_Complete the following_.
a. In the article on HR and social business, what is often the first user of social within an organization?
b. Name everything that the HR and social business article says new social technologies can significantly increase.
c. Carry on the article about HR and social business from the point where it stops.
==== Document segment
Is HR the new frontier of social business and collaboration?

It’s an exciting time to be a HR professional with lots of social tools to assist in all areas of the employee lifecycle, writes Nathalie Lynton.

It’s an exciting time to be a HR professional with lots of social tools to assist in all areas of the employee lifecycle, writes Nathalie Lynton.

For people who live and breathe People and Culture there’s much more to Social Business than online recruitment. As a Social Business advocate, you may need to take the lead and take some risks… But hey, that’s where we live!

HR or P and C is often the first user of social within an organisation. Social media has been a key means of recruitment for some time, but its external rather than within the organisation.

Developing and executing a People and Culture strategy is essentially a social activity, and it touches all parts of the organisation. It’s about working with people, from recruitment and internal communications to remuneration and staff welfare, engagement and productivity to staff morale.  While it can be said that people come to work to work, there is no escaping that humans are social creatures when in the workplace or anywhere else. Harnessing that anthropological fact with emerging technologies can be a game changer.

New social technologies have the power to transform HR and People and Culture activities – reducing costs and significantly increasing productivity, engagement, communication and knowledge.
========
==== Provided information
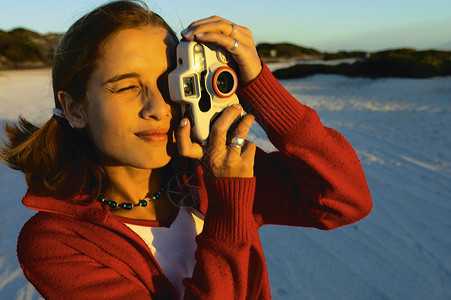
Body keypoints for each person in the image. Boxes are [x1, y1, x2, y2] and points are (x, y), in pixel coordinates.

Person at [0, 0, 372, 299]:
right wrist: (229, 205)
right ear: (74, 109)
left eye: (168, 82)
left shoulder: (206, 172)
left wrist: (260, 86)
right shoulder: (56, 242)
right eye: (126, 87)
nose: (157, 107)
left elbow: (345, 201)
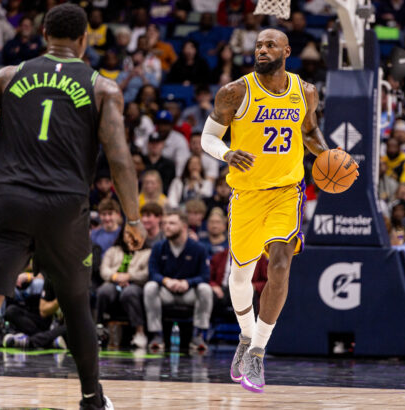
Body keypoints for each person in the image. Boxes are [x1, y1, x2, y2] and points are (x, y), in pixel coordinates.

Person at [0, 4, 145, 410]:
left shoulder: (7, 76)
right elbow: (120, 158)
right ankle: (92, 398)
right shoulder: (103, 88)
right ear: (83, 40)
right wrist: (134, 217)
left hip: (8, 201)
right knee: (76, 306)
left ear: (43, 34)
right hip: (64, 208)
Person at [201, 29, 355, 393]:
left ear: (287, 50)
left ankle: (257, 351)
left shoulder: (305, 91)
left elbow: (309, 132)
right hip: (246, 195)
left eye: (270, 45)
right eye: (258, 45)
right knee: (239, 278)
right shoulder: (235, 92)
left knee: (281, 263)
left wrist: (330, 155)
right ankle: (244, 336)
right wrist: (226, 153)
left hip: (287, 190)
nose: (262, 49)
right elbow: (207, 137)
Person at [143, 210, 212, 352]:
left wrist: (188, 282)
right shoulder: (158, 247)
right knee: (150, 287)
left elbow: (205, 276)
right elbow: (152, 273)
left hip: (189, 294)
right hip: (166, 293)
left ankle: (198, 335)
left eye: (172, 223)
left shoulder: (198, 248)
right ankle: (157, 335)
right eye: (165, 223)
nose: (166, 227)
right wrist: (166, 281)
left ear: (184, 227)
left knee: (205, 289)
========
_Task-by-task results_.
a. HR, or People and Culture (P and C).

b. Productivity, engagement, communication and knowledge.

c.
Reducing HR costs

Automating process-intensive functions – employee surveys, recruitment, staff recognition, information sharing, and personnel functions – has the power to significantly reduce costs, and improve the efficiency and efficacy of these HR activities.

However, this is just the beginning, and it’s not just about reducing costs. Social technologies have the power to greatly enhance what can be achieved in HR.  Imagine being able to monitor staff sentiment in real time rather than via a quarterly opt-in staff survey. How much more useful would it be to be able to respond immediately to any expressions of dissatisfaction or reduction in staff morale? How might this impact staff turnover?

Engagement and productivity

In the traditional area of recruitment and talent management, a survey by Mckinsey found that if HR adds social capabilities into their processes there will be a 30% increase in the speed of finding the right expert, and potentially a 10% decrease in cost in finding that expertise within the organisation. 

By facilitating organisation-wide collaboration, problem solving can be achieved more quickly than in any other way. Whether it’s finding the solution to a client’s technical issue, or a problem with the coffee machine, social networks enable problems to be shared and solutions accessed more readily.  

Everyone likes to help others and to find others to help them with their work.  Social platforms help them connect with colleagues to help them do that. From that deep, almost primal connection comes trust, which in turn builds relationships and engagement.

Collaboration is particularly important during mergers or when companies are geographically dispersed, assisting people at geographically-diverse locations to operate as a single team with common goals, a common language and shared understanding

Is yours a social savvy company?  Don’t know where to start?

What happens if you’re the only one who recognises the potential benefits of social technologies to your HR role? How do you convince your colleagues, and more importantly your management, of the benefits? Perhaps they have a fear of Facebook?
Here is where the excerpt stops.